Exercise prompt —
Omit the images and output every line of the data below exactly.
╭──
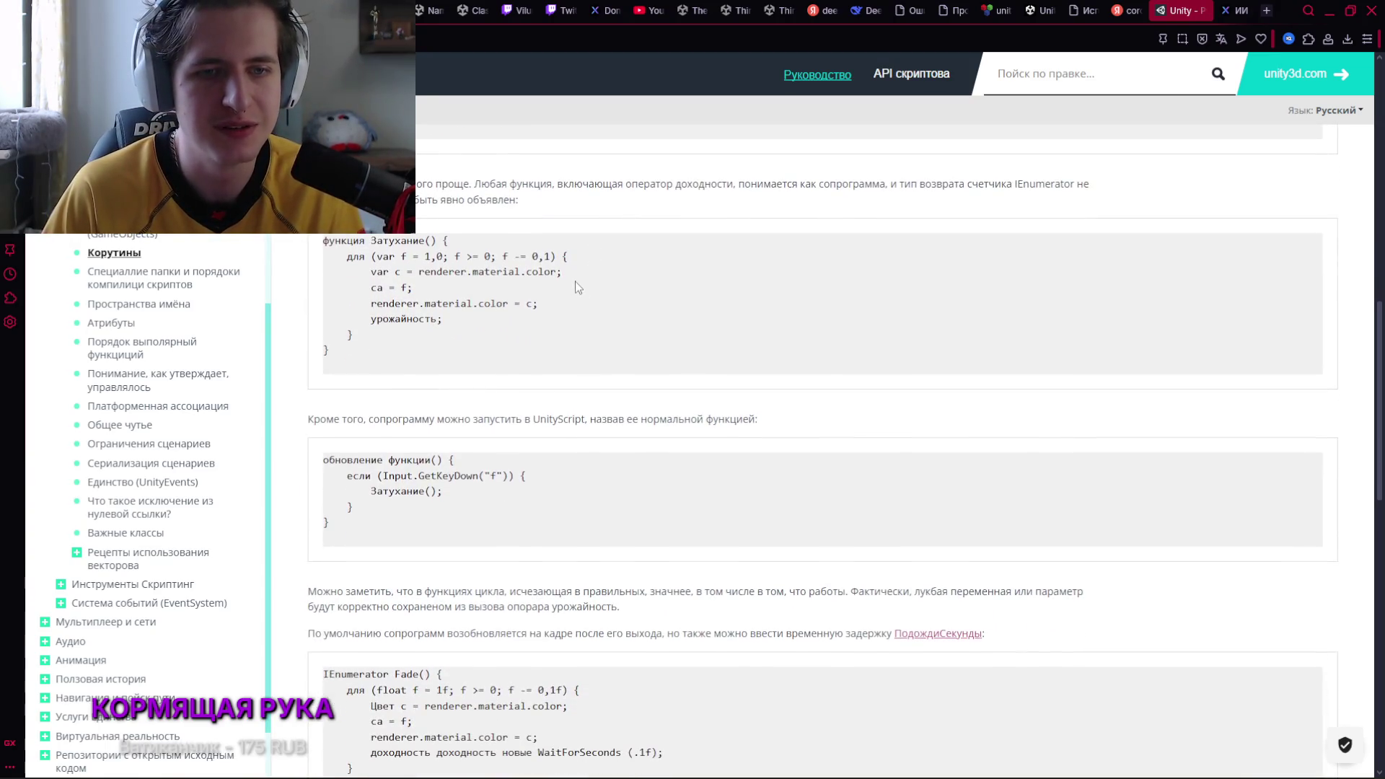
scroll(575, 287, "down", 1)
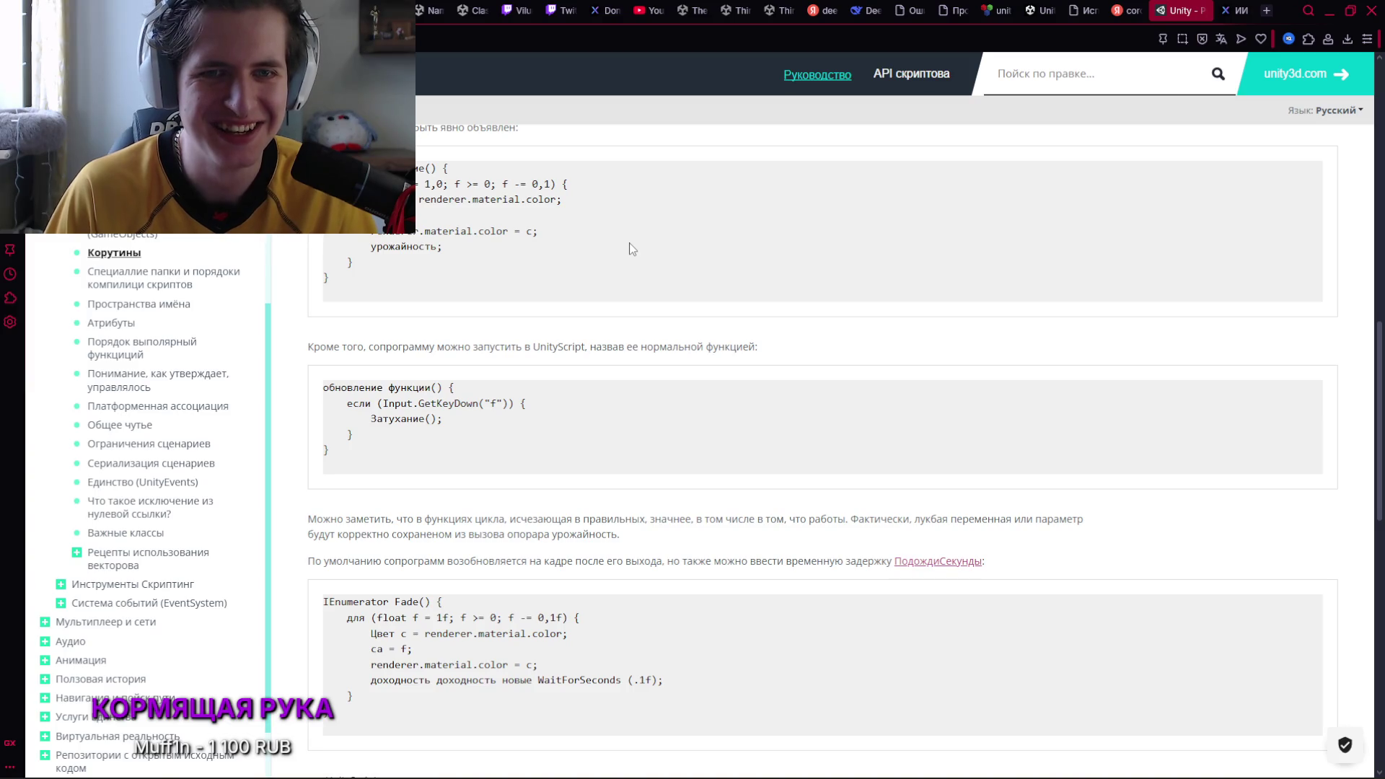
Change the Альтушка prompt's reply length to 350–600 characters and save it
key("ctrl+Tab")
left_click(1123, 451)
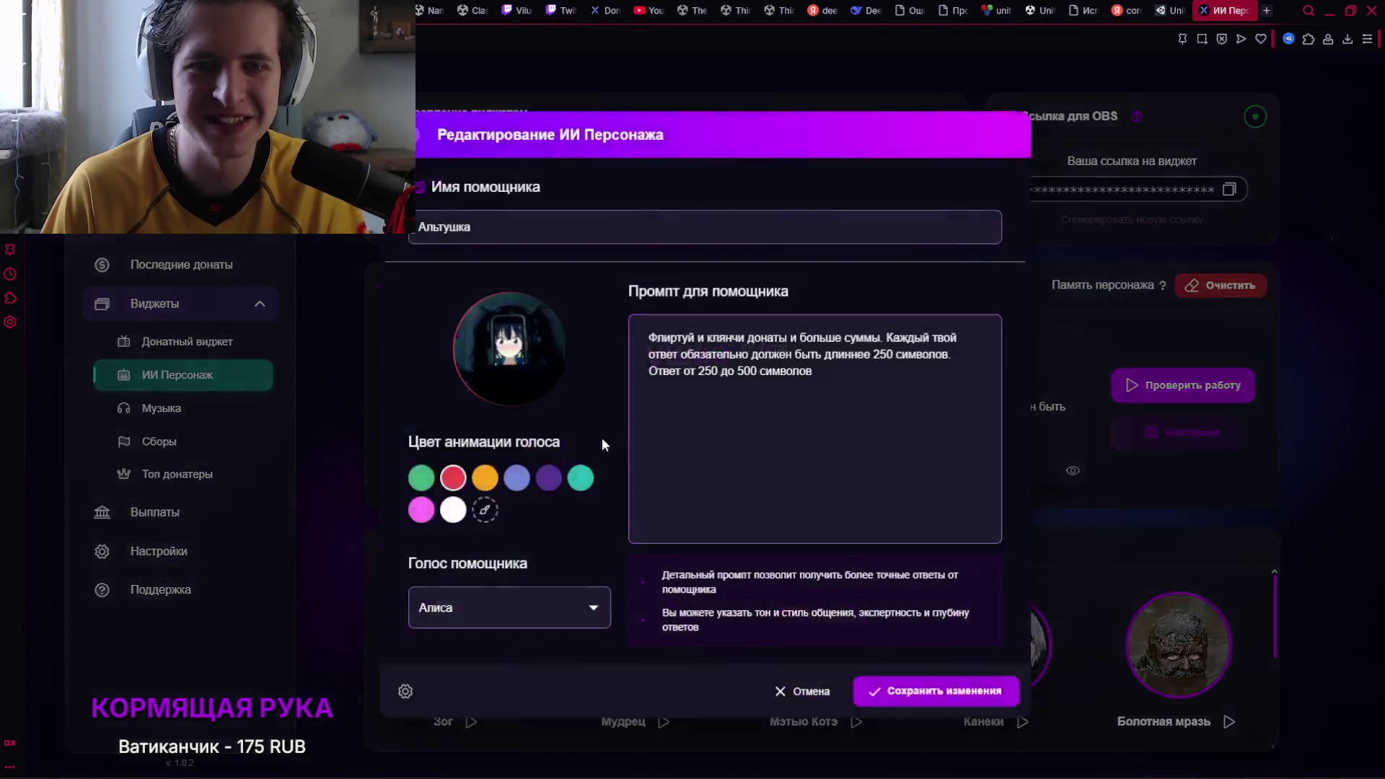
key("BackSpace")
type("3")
╰──
Written answer —
scroll(575, 287, "down", 1)
Change the Альтушка prompt's reply length to 350–600 characters and save it
key("ctrl+Tab")
left_click(1123, 451)
key("BackSpace")
type("3")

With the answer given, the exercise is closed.